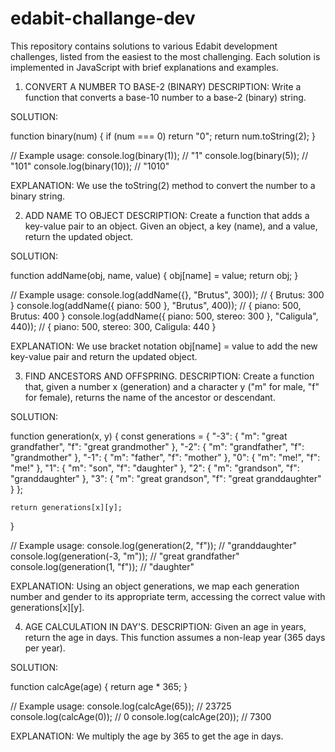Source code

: # edabit-challange-dev

This repository contains solutions to various Edabit development challenges, listed from the easiest to the most challenging. Each solution is implemented in JavaScript with brief explanations and examples.

1. CONVERT A NUMBER TO BASE-2 (BINARY)
DESCRIPTION:
Write a function that converts a base-10 number to a base-2 (binary) string.

SOLUTION:

function binary(num) {
    if (num === 0) return "0";
    return num.toString(2);
}

// Example usage:
console.log(binary(1));  // "1"
console.log(binary(5));  // "101"
console.log(binary(10)); // "1010"

EXPLANATION:
We use the toString(2) method to convert the number to a binary string.

2. ADD NAME TO OBJECT
DESCRIPTION:
Create a function that adds a key-value pair to an object. Given an object, a key (name), and a value, return the updated object.

SOLUTION:

function addName(obj, name, value) {
    obj[name] = value;
    return obj;
}

// Example usage:
console.log(addName({}, "Brutus", 300));                 // { Brutus: 300 }
console.log(addName({ piano: 500 }, "Brutus", 400));     // { piano: 500, Brutus: 400 }
console.log(addName({ piano: 500, stereo: 300 }, "Caligula", 440)); // { piano: 500, stereo: 300, Caligula: 440 }

EXPLANATION:
We use bracket notation obj[name] = value to add the new key-value pair and return the updated object.


3. FIND ANCESTORS AND OFFSPRING.
DESCRIPTION:
Create a function that, given a number x (generation) and a character y ("m" for male, "f" for female), returns the name of the ancestor or descendant.

SOLUTION:

function generation(x, y) {
    const generations = {
        "-3": { "m": "great grandfather", "f": "great grandmother" },
        "-2": { "m": "grandfather", "f": "grandmother" },
        "-1": { "m": "father", "f": "mother" },
        "0": { "m": "me!", "f": "me!" },
        "1": { "m": "son", "f": "daughter" },
        "2": { "m": "grandson", "f": "granddaughter" },
        "3": { "m": "great grandson", "f": "great granddaughter" }
    };
    
    return generations[x][y];
}

// Example usage:
console.log(generation(2, "f"));   // "granddaughter"
console.log(generation(-3, "m"));   // "great grandfather"
console.log(generation(1, "f"));    // "daughter"


EXPLANATION:
Using an object generations, we map each generation number and gender to its appropriate term, accessing the correct value with generations[x][y].


4. AGE CALCULATION IN DAY'S.
DESCRIPTION:
Given an age in years, return the age in days. This function assumes a non-leap year (365 days per year).

SOLUTION:

function calcAge(age) {
    return age * 365;
}

// Example usage:
console.log(calcAge(65)); // 23725
console.log(calcAge(0));  // 0
console.log(calcAge(20)); // 7300


EXPLANATION:
We multiply the age by 365 to get the age in days.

# Job
Copy out every line of source text from the records above, character for character, and leave out the pictures.

# Written solution
Source code

: # edabit-challange-dev

This repository contains solutions to various Edabit development challenges, listed from the easiest to the most challenging. Each solution is implemented in JavaScript with brief explanations and examples.

1. CONVERT A NUMBER TO BASE-2 (BINARY)
DESCRIPTION:
Write a function that converts a base-10 number to a base-2 (binary) string.

SOLUTION:

function binary(num) {
    if (num === 0) return "0";
    return num.toString(2);
}

// Example usage:
console.log(binary(1));  // "1"
console.log(binary(5));  // "101"
console.log(binary(10)); // "1010"

EXPLANATION:
We use the toString(2) method to convert the number to a binary string.

2. ADD NAME TO OBJECT
DESCRIPTION:
Create a function that adds a key-value pair to an object. Given an object, a key (name), and a value, return the updated object.

SOLUTION:

function addName(obj, name, value) {
    obj[name] = value;
    return obj;
}

// Example usage:
console.log(addName({}, "Brutus", 300));                 // { Brutus: 300 }
console.log(addName({ piano: 500 }, "Brutus", 400));     // { piano: 500, Brutus: 400 }
console.log(addName({ piano: 500, stereo: 300 }, "Caligula", 440)); // { piano: 500, stereo: 300, Caligula: 440 }

EXPLANATION:
We use bracket notation obj[name] = value to add the new key-value pair and return the updated object.


3. FIND ANCESTORS AND OFFSPRING.
DESCRIPTION:
Create a function that, given a number x (generation) and a character y ("m" for male, "f" for female), returns the name of the ancestor or descendant.

SOLUTION:

function generation(x, y) {
    const generations = {
        "-3": { "m": "great grandfather", "f": "great grandmother" },
        "-2": { "m": "grandfather", "f": "grandmother" },
        "-1": { "m": "father", "f": "mother" },
        "0": { "m": "me!", "f": "me!" },
        "1": { "m": "son", "f": "daughter" },
        "2": { "m": "grandson", "f": "granddaughter" },
        "3": { "m": "great grandson", "f": "great granddaughter" }
    };
    
    return generations[x][y];
}

// Example usage:
console.log(generation(2, "f"));   // "granddaughter"
console.log(generation(-3, "m"));   // "great grandfather"
console.log(generation(1, "f"));    // "daughter"


EXPLANATION:
Using an object generations, we map each generation number and gender to its appropriate term, accessing the correct value with generations[x][y].


4. AGE CALCULATION IN DAY'S.
DESCRIPTION:
Given an age in years, return the age in days. This function assumes a non-leap year (365 days per year).

SOLUTION:

function calcAge(age) {
    return age * 365;
}

// Example usage:
console.log(calcAge(65)); // 23725
console.log(calcAge(0));  // 0
console.log(calcAge(20)); // 7300


EXPLANATION:
We multiply the age by 365 to get the age in days.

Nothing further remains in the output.